Выбрать главу

Во всяком случае, цифра “четыре” в поэме значима и не предвещает ничего хорошего. Заметим для полноты картины, что в фольклоре вообще появление четного количества героев навстречу — дурной знак. Пунктуальности ради нужно добавить, что в поэме есть еще “четвертый тупик” (Ерофеев, стр. 42), четвертинка водки (упоминается множество раз), четвертый день, замыкающий вермутом цикл питья (там же, стр. 51), четверть часа, за которые “совершилось распятие” героя при снятии с должности бригадира (там же, стр. 54), четвертый, последний стакан лимонной (там же, стр. 60), четверг, в который герой каждую неделю выпивал три с половиной литра ерша и думал о возможной смерти от оного количества (там же, стр. 68), четвертый позвонок (там же, стр. 103), четвертое письмо Гомулке (там же, стр. 108), “каждая четвертая изнасилованная” (там же, стр. 119), четвертая, но не последняя загадка (там же, стр. 120) и обещание удавиться в один из четвергов (там же, стр. 130). Что касается других цифр, то в поэме упоминаются, к примеру, пять рублей, пятьдесят копеек, пять минут, пять недель, пять пальцев, пять бокалов, пять грамм, пятьдесят грамм, пять раз на день, пять глотков, пять утра, пять мгновений, за которые “убийцы” вошли в подъезд, и пять удушающих героя рук. Не хочется умножать примеры, хочется сказать очень простую вещь: в поэме вообще просто очень много цифр. Только в финальной сцене четверо приближались “по двое с двух сторон”, пять мгновений заходили в подъезд, душили пятью или шестью руками. Можно было бы написать пару страниц глубокомысленного текста о шестикрылых серафимах, пятируких великанах. Но такие вырванные из общей цифровой символики поэмы примеры не показательны. Поэтому мы затрудняемся сказать, насколько те или иные предположения исследователей обоснованны.

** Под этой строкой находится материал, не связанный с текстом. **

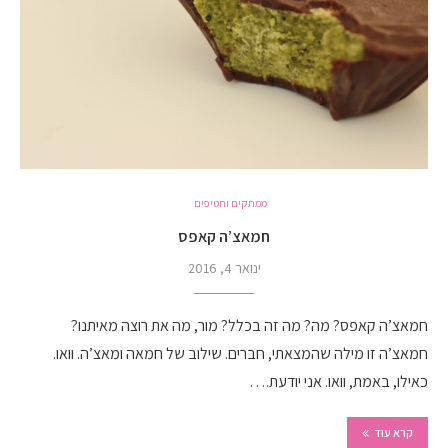
ממתקים וחטיפים
חמאצ’ה קאפס
ינואר 4, 2016
חמאצ’ה קאפס? מה? מה זה בכלל? מור, מה את רוצה מאיתנו?
חמאצ’ה זו מילה שהמצאתי, חברים. שילוב של חמאה ומאצ’ה. וואו.
כאילו, באמת, וואו. אני יודעת.…
קרא עוד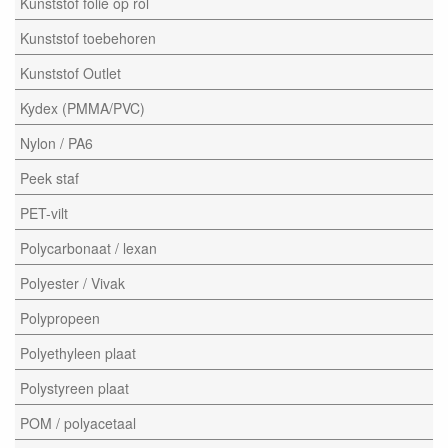
Kunststof folie op rol
Kunststof toebehoren
Kunststof Outlet
Kydex (PMMA/PVC)
Nylon / PA6
Peek staf
PET-vilt
Polycarbonaat / lexan
Polyester / Vivak
Polypropeen
Polyethyleen plaat
Polystyreen plaat
POM / polyacetaal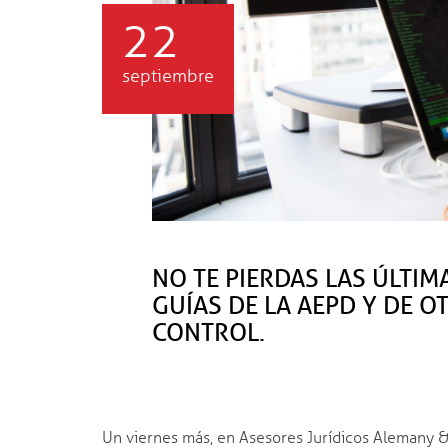
22
septiembre
NO TE PIERDAS LAS ÚLTIM
GUÍAS DE LA AEPD Y DE 
CONTROL.
Un viernes más, en Asesores Jurídicos Alemany &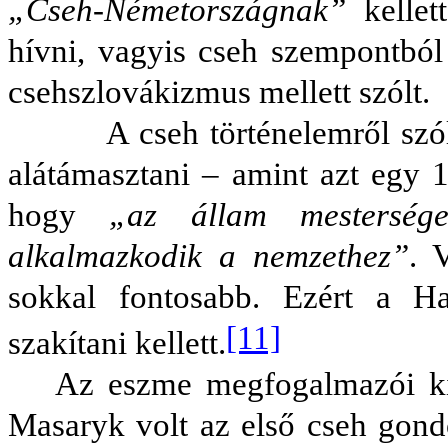
„Cseh-Németországnak”
kellet
hívni, vagyis cseh szempontból
csehszlovákizmus mellett szólt.
A cseh történelemről szóló ma
alátámasztani – amint azt egy 1
hogy
„az állam mesterség
alkalmazkodik a nemzethez”
. 
sokkal fontosabb. Ezért a H
[11]
szakítani kellett.
Az eszme megfogalmazói ki
Masaryk volt az első cseh gondo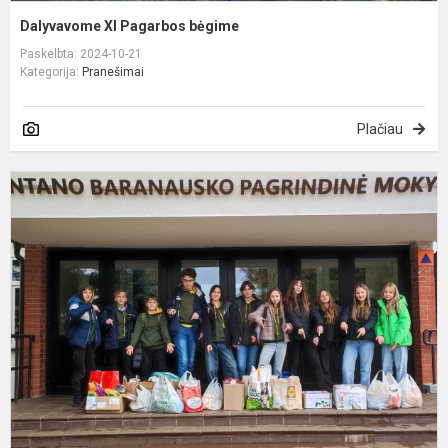
Dalyvavome XI Pagarbos bėgime
Paskelbta: 2024-10-21
Kategorija:
Pranešimai
Plačiau
P
g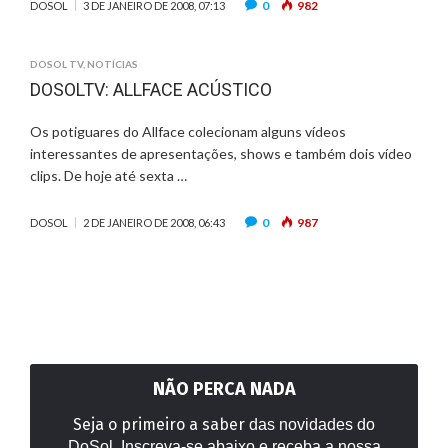
0
982
DOSOL
3 DE JANEIRO DE 2008, 07:13
DOSOL TV
,
NOTÍCIAS
DOSOLTV: ALLFACE ACÚSTICO
Os potiguares do Allface colecionam alguns vídeos
interessantes de apresentações, shows e também dois vídeo
clips. De hoje até sexta …
0
987
DOSOL
2 DE JANEIRO DE 2008, 06:43
NÃO PERCA NADA
Seja o primeiro a saber
das novidades do
DoSol. Inscreva-se abaixo e receba a nossa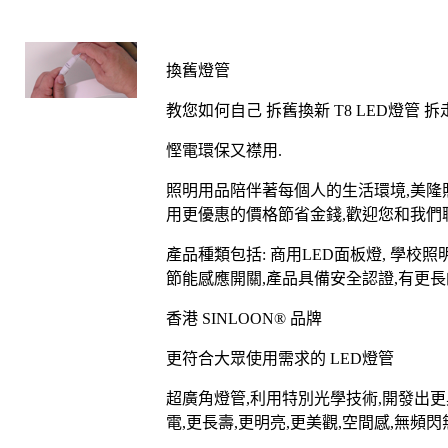
換舊燈管
教您如何自己
拆舊換新
T8 LED
燈管
拆
慳電環保又襟用
.
照明用品陪伴著每個人的生活環境
,
美隆
用更優
惠
的價格節省金錢
,
歡迎您和我們
產品種類包括
:
商用
LED
面板燈
,
學校照
節能感應開關
,
產品具備安全認證
,
有更長
香港
SINLOON®
品牌
更符合大眾使用需求的
LED
燈管
超廣角燈管
,
利用特別光學技術
,
開發出更
電
,
更長壽
,
更明亮
,
更美觀
,
空間感
,
無
頻閃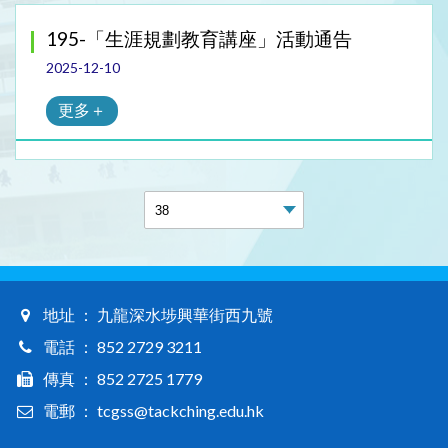
195-「生涯規劃教育講座」活動通告
2025-12-10
更多＋
地址 ： 九龍深水埗興華街西九號
電話 ： 852 2729 3211
傳真 ： 852 2725 1779
電郵 ： tcgss@tackching.edu.hk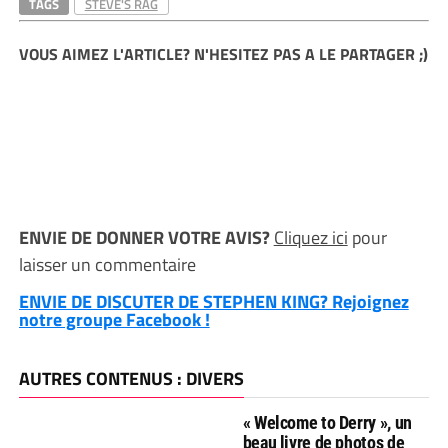
TAGS
STEVE'S RAG
VOUS AIMEZ L'ARTICLE? N'HESITEZ PAS A LE PARTAGER ;)
ENVIE DE DONNER VOTRE AVIS?
Cliquez ici
pour
laisser un commentaire
ENVIE DE DISCUTER DE STEPHEN KING? Rejoignez
notre groupe Facebook !
AUTRES CONTENUS : DIVERS
« Welcome to Derry », un
beau livre de photos de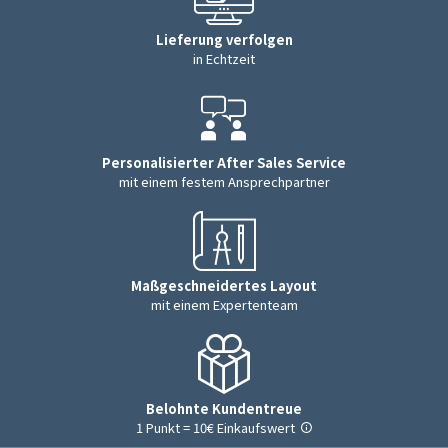
Lieferung verfolgen
in Echtzeit
Personalisierter After Sales Service
mit einem festem Ansprechpartner
Maßgeschneidertes Layout
mit einem Expertenteam
Belohnte Kundentreue
1 Punkt = 10€ Einkaufswert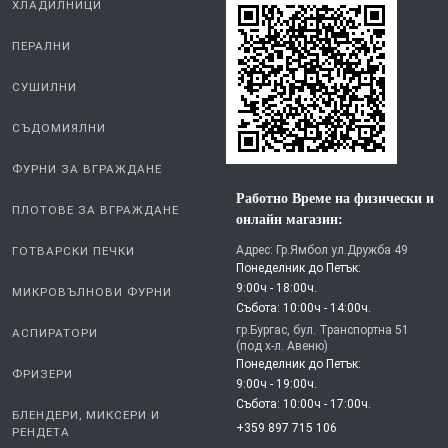
ХЛАДИЛНИЦИ
ПЕРАЛНИ
СУШИЛНИ
СЪДОМИЯЛНИ
ФУРНИ ЗА ВГРАЖДАНЕ
Работно Време на физически и
ПЛОТОВЕ ЗА ВГРАЖДАНЕ
онлайн магазин:
Адрес: Гр.Ямбол ул.Дружба 49
ГОТВАРСКИ ПЕЧКИ
Понеделник до Петък:
9:00ч - 18:00ч.
МИКРОВЪЛНОВИ ФУРНИ
Събота: 10:00ч - 14:00ч.
гр.Бургас, бул. Транспортна 51
АСПИРАТОРИ
(под х-л. Авеню)
Понеделник до Петък:
ФРИЗЕРИ
9:00ч - 19:00ч.
Събота: 10:00ч - 17:00ч.
БЛЕНДЕРИ, МИКСЕРИ И
+359 897 715 106
РЕНДЕТА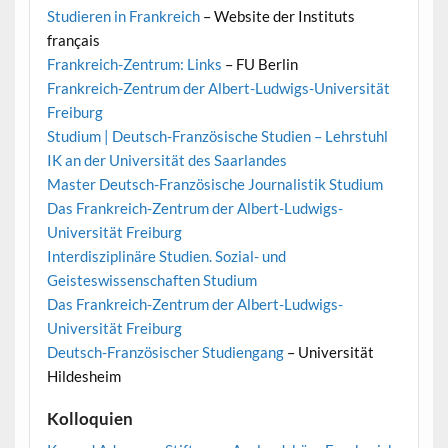
Studieren in Frankreich
– Website der Instituts
français
Frankreich-Zentrum: Links
– FU Berlin
Frankreich-Zentrum der Albert-Ludwigs-Universität
Freiburg
Studium | Deutsch-Französische Studien – Lehrstuhl
IK an der Universität des Saarlandes
Master Deutsch-Französische Journalistik Studium
Das Frankreich-Zentrum der Albert-Ludwigs-
Universität Freiburg
Interdisziplinäre Studien. Sozial- und
Geisteswissenschaften Studium
Das Frankreich-Zentrum der Albert-Ludwigs-
Universität Freiburg
Deutsch-Französischer Studiengang
– Universität
Hildesheim
Kolloquien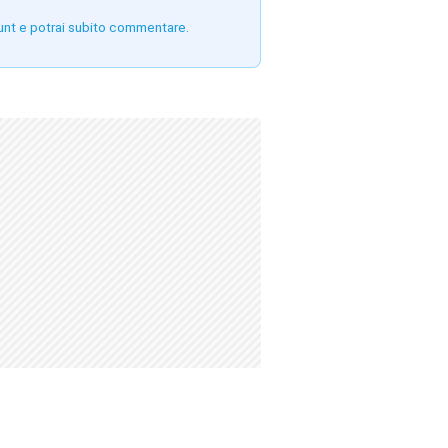
unt e potrai subito commentare.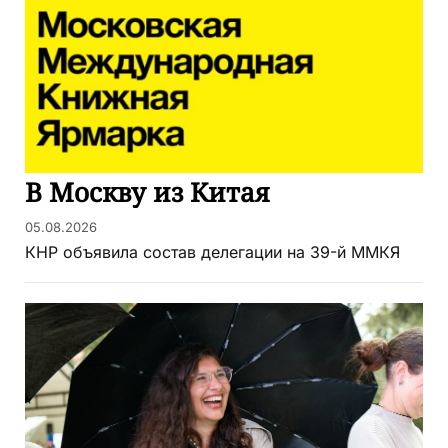
В Москву из Китая
05.08.2026
КНР объявила состав делегации на 39-й ММКЯ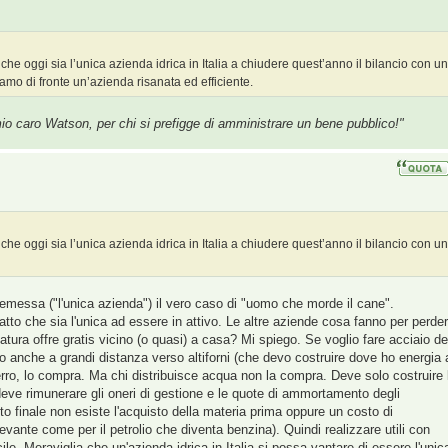
he oggi sia l’unica azienda idrica in Italia a chiudere quest’anno il bilancio con un
viamo di fronte un’azienda risanata ed efficiente.
o caro Watson, per chi si prefigge di amministrare un bene pubblico!"
he oggi sia l’unica azienda idrica in Italia a chiudere quest’anno il bilancio con un
remessa ("l'unica azienda") il vero caso di "uomo che morde il cane".
tto che sia l'unica ad essere in attivo. Le altre aziende cosa fanno per perder
natura offre gratis vicino (o quasi) a casa? Mi spiego. Se voglio fare acciaio d
lo anche a grandi distanza verso altiforni (che devo costruire dove ho energia 
erro, lo compra. Ma chi distribuisce acqua non la compra. Deve solo costruire 
eve rimunerare gli oneri di gestione e le quote di ammortamento degli
tto finale non esiste l'acquisto della materia prima oppure un costo di
vante come per il petrolio che diventa benzina). Quindi realizzare utili con
le. Meraviglia che un'azienda idrica in Italia si possa vantare di essere l'unic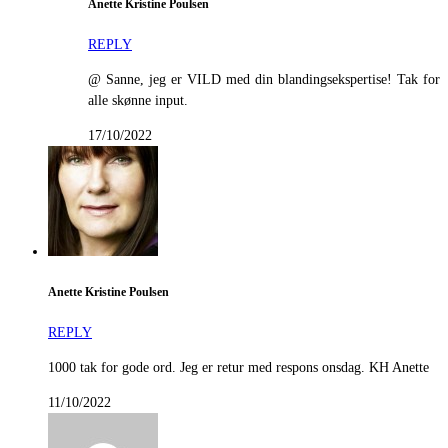
Anette Kristine Poulsen
REPLY
@ Sanne, jeg er VILD med din blandingsekspertise! Tak for
alle skønne input.
17/10/2022
Anette Kristine Poulsen
REPLY
1000 tak for gode ord. Jeg er retur med respons onsdag. KH Anette
11/10/2022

Однако интерпретации последней сцены как смерти героя, а таинственной “четверки” — как убийц основаны прежде всего на финальных словах: “вонзили шило... в самое горло”. Но “горло” героя (как и “горло” бутылки) является постоянным мотивом поэмы, прямо связанным с темой питья. В то же время последняя сцена происходит в подъезде, который в поэме является местом, где герой традиционно теряет сознание в состоянии крайней степени опьянения. При этом “убийство” героя в поэме совершается многократно и может восприниматься как пьяное сновидение, алкогольная галлюцинация. Ведь до этого “крестьянка” уже ударила главного героя “серпом по яйцам”, “рабочий” — молотом по голове, “царь Митридат” уже несколько раз вонзил в героя нож и т. п. Все эти действия не нанесли герою физического вреда. Таким образом, последнюю сцену можно интерпретировать не только как смерть героя, но и как описание бредовых видений героя в состоянии крайней степени интоксикации. В тексте поэмы речь идет именно о потере сознания в состоянии алкогольного отравления: “Веня, ты больше не помнишь ничего... сразу погрузился в тот сон, с которого начались все... бедствия... Краешком сознания... я еще запомнил, что сумел... совладать со стихиями и вырваться в пустые пространства...” (Ерофеев, стр. 105); “ни сон... ни бденье”, “как труп, в ледяной испарине” (там же, стр. 126), “вздрогнул и забился” (там же, стр. 127); “все заклубилось”, “туман”, “то лед, то пламень”, “стынет кровь”, “это лихорадка”, “жаркий туман”, “я в ознобе” (там же, стр. 128); “снова проснулся... в конвульсиях”, “весь в судорогах”, “и озноб, и жар, и лихоманка”, “снова проснулся”, “все в мне содрогалось” (там же, стр. 129); “боль, холод”, “судорог” (там же, стр. 130) и т. д. Все эти “определения” точно соответствуют реальным описаниям состояния алкогольного делирия. Если мы оставим попытки интертекстуального комментария, то рисуемая повествователем модель бредового восприятия и поведения героя позволит нам в рамках реального комментария говорить о точном соответствии этой модели реалиям жизни. Тем более, что последняя фраза поэмы: “И с тех пор я никогда не приходил в сознание...” — тоже достаточно многозначна.